**Source material**.
★ ★ ★ ★
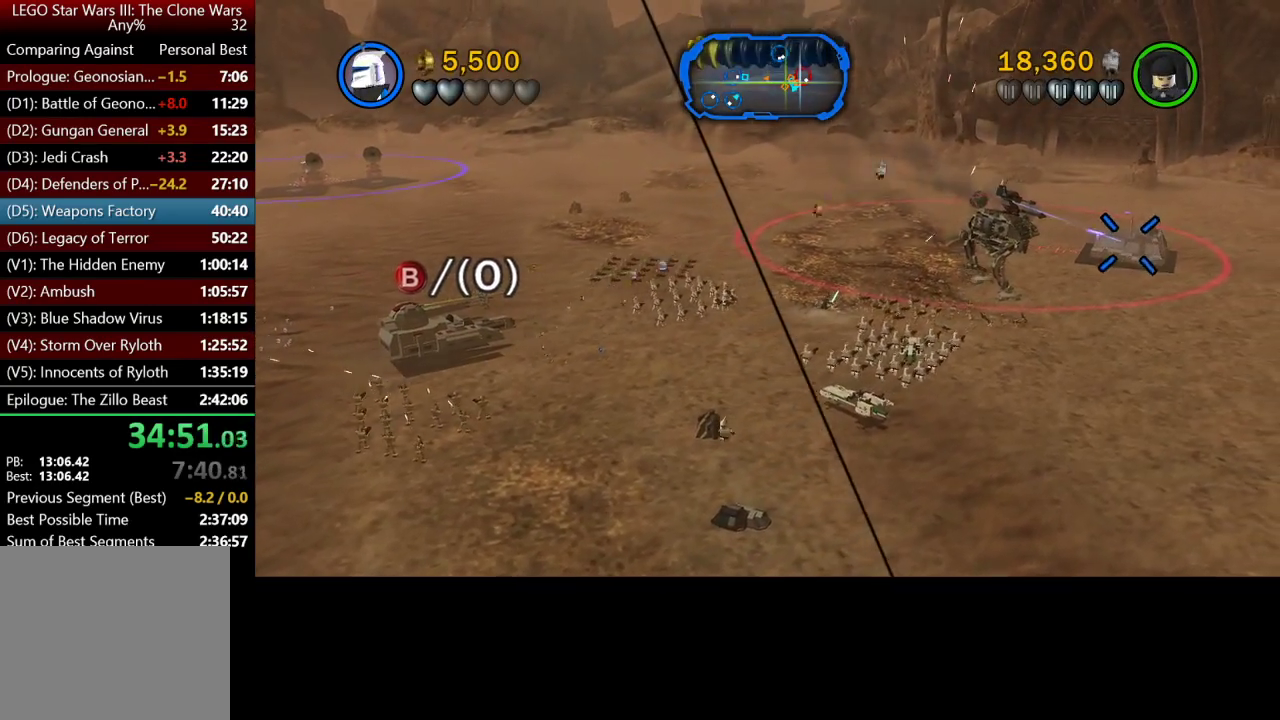
{"buttons": [], "left_stick": "up-right", "right_stick": "center", "button_events": [[67, "X", "up"], [200, "X", "down"], [267, "X", "up"], [333, "X", "down"], [433, "X", "up"]]}
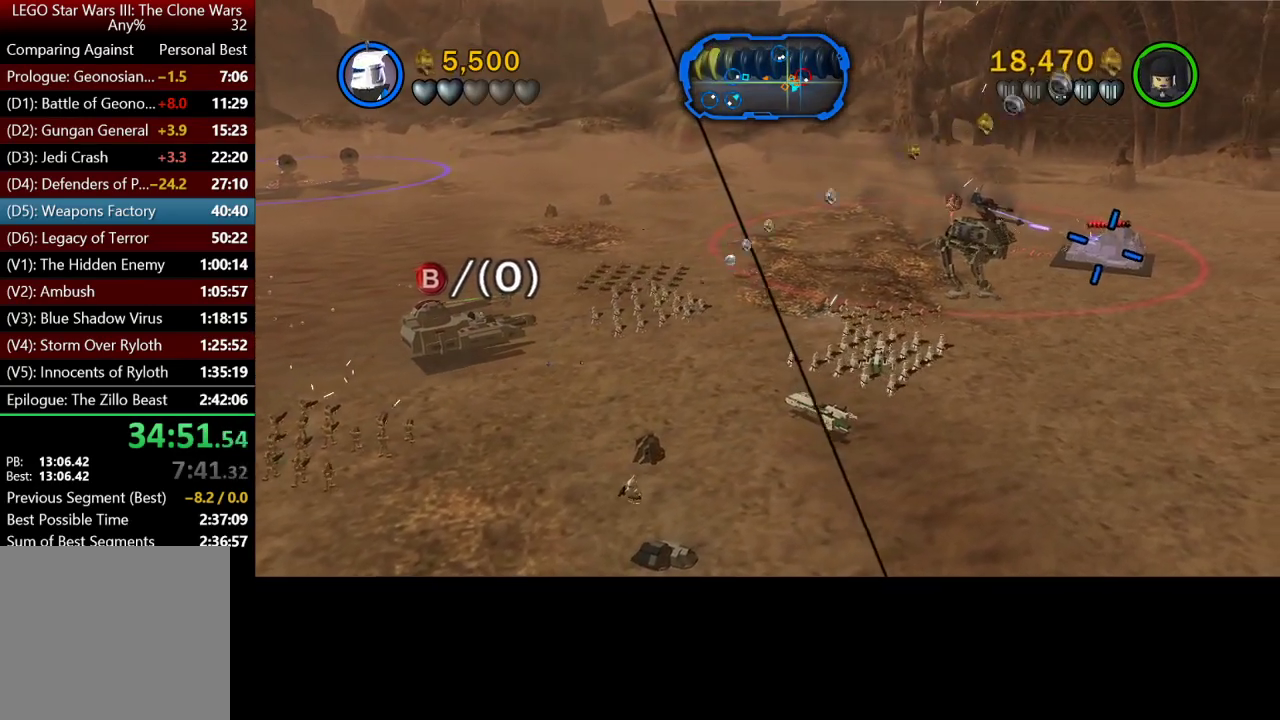
{"buttons": [], "left_stick": "up-right", "right_stick": "center", "button_events": [[33, "X", "down"], [133, "X", "up"], [200, "X", "down"], [267, "X", "up"], [400, "X", "down"], [467, "X", "up"]]}
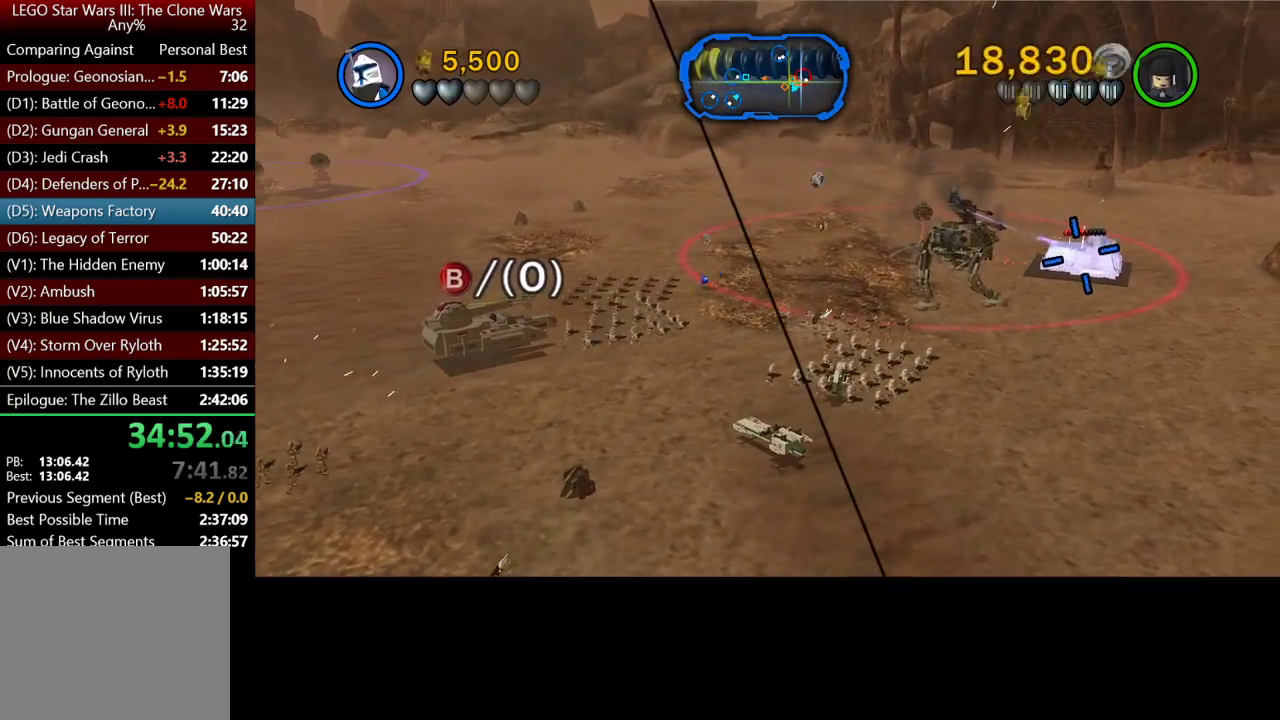
{"buttons": [], "left_stick": "up-right", "right_stick": "center", "button_events": [[233, "X", "down"], [300, "X", "up"], [400, "X", "down"], [467, "X", "up"]]}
★ ★ ★ ★
**What is needed**.
The answer must be the full listing above, copied exactly, with no pictures in it.

**Output for this task**.
{"buttons": [], "left_stick": "up-right", "right_stick": "center", "button_events": [[67, "X", "up"], [200, "X", "down"], [267, "X", "up"], [333, "X", "down"], [433, "X", "up"]]}
{"buttons": [], "left_stick": "up-right", "right_stick": "center", "button_events": [[33, "X", "down"], [133, "X", "up"], [200, "X", "down"], [267, "X", "up"], [400, "X", "down"], [467, "X", "up"]]}
{"buttons": [], "left_stick": "up-right", "right_stick": "center", "button_events": [[233, "X", "down"], [300, "X", "up"], [400, "X", "down"], [467, "X", "up"]]}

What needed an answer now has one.